Tasks:
1. In the syslog write-up, why was Hadoop HDFS with Hive and Presto chosen instead of a data warehouse?
2. Can you return the part of the syslog write-up that opens with the words containing "Assumptions" and closes with "the current agent.", copied word for word?
3. Could you supply the next part of the syslog write-up, starting after its last sentence?

Selected extract:

Analyzing/Parsing syslogs using Hive and Presto

Scenario

My company asked me to provide the solution for syslog aggregation for all the environments so that they may be able to analyze and get insights. Logs should be captured first, then retained and finally processed by the analyst team in a way they already use to query/process with database. The requirements are not much clearer as well as volume of data can't be determined at the stage.

Solution

As the volume of data and the lack of clear requirements make using a data warehouse not the best fit, naturally we came to Hadoop HDFS for storage using Hive and Presto (environment already setup in the company). Although we have Hive on TEZ for processing but we opted Presto for even better results. Below is the high level architecture for the solution. Flume agent will be used to receive the syslog events from the rsyslog client machines and will be stored in HDFS location. A hive external partitioned table will be created based on this HDFS location. Further a Presto view will be created based on this partitioned table and queried as per the analyst requirement.

Assumptions

1- Flume agent is already configured and running under HDP, for details please see my other posts as below.

Streaming Twitter Data using Apache Flume

Forward syslog to flume with rsyslog

Installing/Configuring Hortonworks Data Platform [HDP]

Below Flume agent configuration were used in HDP

# Naming the components on the current agent.

Logagent2.sources=SourceSyslog2

Logagent2.channels=ChannelMem2

Logagent2.sinks=SinkHDFS2

# Describing/Configuring the source

#agent.sources.SourceSyslog.type=syslogudp

Logagent2.sources.SourceSyslog2.type=syslogtcp

Logagent2.sources.SourceSyslog2.host=0.0.0.0

Logagent2.sources.SourceSyslog2.port=12346

Logagent2.sources.SourceSyslog2.keepFields=true

# Describing/Configuring the channel

Logagent2.channels.ChannelMem2.type=memory

Logagent2.channels.ChannelMem2.capacity = 1000000

Logagent2.channels.ChannelMem2.transactionCapacity = 100000

# Describing/Configuring the sink

Logagent2.sinks.SinkHDFS2.type=hdfs

Logagent2.sinks.SinkHDFS2.hdfs.path = /data/flume/syslogs2/%Y/%m/

Logagent2.sinks.SinkHDFS2.hdfs.fileType = DataStream

Logagent2.sinks.SinkHDFS2.hdfs.writeFormat = Text

Logagent2.sinks.SinkHDFS2.hdfs.batchSize = 1000

Logagent2.sinks.SinkHDFS2.hdfs.rollSize = 0

Logagent2.sinks.SinkHDFS2.hdfs.rollCount = 10000

Logagent2.sinks.SinkHDFS2.hdfs.filePrefix = syslog

# Binding the source and sink to the channel

Logagent2.sources.SourceSyslog2.channels = ChannelMem2

Logagent2.sinks.SinkHDFS2.channel = ChannelMem2

You need to update the /etc/rsyslog.conf (for Flume Agent host and Port) and restart rsyslog daemon eg; service rsyslog restart on your rsyslog client machines

2- Hive is already configured and running, for details please see my other post as below.

Data section:
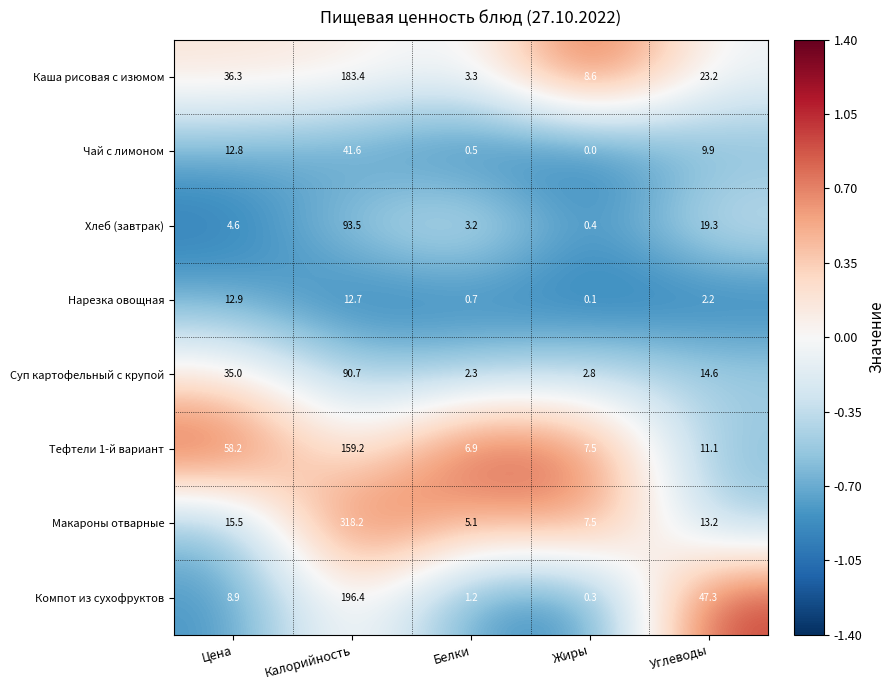

Which series changed the most between Цена and Жиры?

Тефтели 1-й вариант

Answers:
1. The data volume could not be determined and the requirements were unclear, so a data warehouse was not the best fit. Hadoop HDFS with Hive and Presto was already set up in the company.

2.
Assumptions

1- Flume agent is already configured and running under HDP, for details please see my other posts as below.

Streaming Twitter Data using Apache Flume

Forward syslog to flume with rsyslog

Installing/Configuring Hortonworks Data Platform [HDP]

Below Flume agent configuration were used in HDP

# Naming the components on the current agent.

3.
Hive Installation and Configuration

3- Presto Cluster is already configured and running, for details please see my other posts as below.

Building Teradata Presto Cluster

Sample Data

Below is the sample syslog data

<13>Jul 27 16:32:06 en01 root: Test-3 from Edge Node
<30>Jul 27 16:35:27 en01 systemd: Starting Cleanup of Temporary Directories...
<30>Jul 27 16:35:27 en01 systemd: Started Cleanup of Temporary Directories.
<30>Jul 27 16:40:01 en01 systemd: Started Session 4665 of user root.
<30>Jul 27 16:40:01 en01 systemd: Starting Session 4665 of user root.
<30>Aug 2 16:01:01 en01 systemd: Starting Session 5754 of user root.

Observe two spaces in Aug 2 record, it will have affect on your parsing.

Structure for HDFS
After reviewing the syslog data, following structure was proposed to store the files generated by Flume agent.

Month = Jul
Day = 16
Time = 16:32:06
Node = en01
Process = root: OR systemd
Log msg = Test-3 from Edge Node

Directory structure

data
flume
syslogs2
year month
<<messages here>>

Create the folder in HDFS to have external table's data

[hdfs@nn01 ~]$ hdfs dfs -mkdir /data/flume/syslogs2

Create external table where logs are stored

CREATE EXTERNAL TABLE flume.syslogs2(
logline STRING
) PARTITIONED BY(year int, month int)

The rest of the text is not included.